OpenAI claims that models trained with RBR exhibit better safety performance than models trained with human feedback alone, reducing the need for large amounts of human feedback data. In fact, the company has been using RBR as part of its safety stack since the release of GPT-4, and says it plans to implement RBR in future models as well.
Model of the Week
Google's DeepMind is making progress in using AI to tackle complex mathematical problems.
A few days ago, DeepMind announced that it had trained two AI systems to solve four of the six problems in this year's International Mathematical Olympiad (IMO), a prestigious competition for high school mathematics. DeepMind claims that the systems, AlphaProof and AlphaGeometry 2 (the successor to January's AlphaGeometry), demonstrated the ability for abstraction and the formation and exploitation of complex hierarchical schemes, all of which have been difficult for AI systems to date.
Working together, AlphaProof and AlphaGeometry 2 solved two algebraic problems and one number theory problem (the remaining two combinatorics problems remained open). The results were verified by mathematicians. This is the first time that an AI system has been able to achieve silver medal-level performance on an IMO problem.

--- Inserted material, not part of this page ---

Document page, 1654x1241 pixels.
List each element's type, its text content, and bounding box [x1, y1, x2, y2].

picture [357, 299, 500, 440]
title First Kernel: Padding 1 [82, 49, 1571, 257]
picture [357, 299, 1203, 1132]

However, there are some things to note: the model took days to solve some problems, and while its inference capabilities are impressive, AlphaProof and AlphaGeometry 2 are not necessarily useful for open-ended problems that have many possible solutions, as opposed to problems with a single correct answer.
Let's see what the next generation brings.
Grab Bag
AI startup Stability AI has released a generative AI model that turns a video of an object into multiple clips that appear as if they were shot from different angles.
Stability said the model, called Stable Video 4D, could potentially be applied not only to virtual reality but also to game development and video editing. “We hope enterprises will adopt our model and further fine-tune it to their own requirements,” the company wrote in a blog post.
Image credit: Stability AI
To use Stable Video 4D, users upload their footage and specify their desired camera angles. After about 40 seconds, the model generates eight videos of five frames each (though “optimization” can take an additional 25 minutes).
Stability says it is actively working to improve its models, optimizing them to handle a wider range of real-world videos beyond the synthetic datasets currently used for training. “The potential of this technology to create realistic multi-angle videos is great, and we look forward to seeing how it evolves with continued research and development,” the company continued.